On Meteors and Cicadas

Every year, two things creep up on me and remind me that it is August, not April, and that the curtain on Vermont’s summer will soon be drawn.

The first is the Perseid meteor shower, an annual display of heavenly fireworks that happens at the end of the second week in August each year as the Earth passes through the 130-year orbital path of the comet Swift-Tuttle.

The second is the realization that the sawing noise I’m hearing is not a neighbor weed-whacking but the annual return of the cicada, newly transformed from its underground nymph stage to its adult, tree-climbing stage where it makes as much noise as possible to attract a mate.

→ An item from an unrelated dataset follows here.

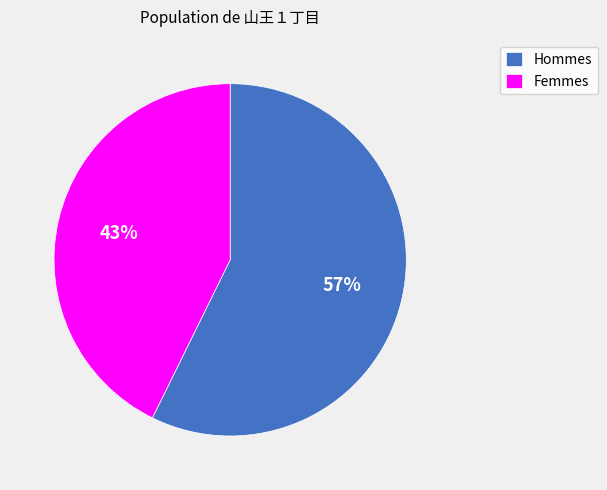

How many segments does this pie chart have?

2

From astronomical and entomological perspectives, these phenomena are worth a lot of study. For me, however, they simply mean that I have run out of time. School is about to start, I have to commit to a pre-buy, and I’m looking at the calendar wondering where did all the time go.

Leaving aside the concerts, plays, openings, and other events I have been unable to get to (and God forbid I neglect visits to grand-parents and vacations with in-laws!), there are so many planning meetings, marketing meetings, development meetings, advocacy meetings still to shoe-horn in, I simply don’t know how it will all happen before Labor Day.

But somehow it will.

We all take advantage of as much as Vermont has to offer in the summer from fresh produce at farmer’s markets, to isolated lean-tos on lakes with loons, to incredible cultural events where mountain or lake views vie with the performers for the audience’s attention.

But today it’s all I can do to keep from wishing that it was April and that I still had the whole summer to get the rest of what I wanted to do, done.

First on my list...Basin Harbor. What a great program they have involving artists, adirondack chairs, the lake, fine dining and an auction to benefit the Arts Council.

I wonder how the meteors look and the cicadas sound over by the lake?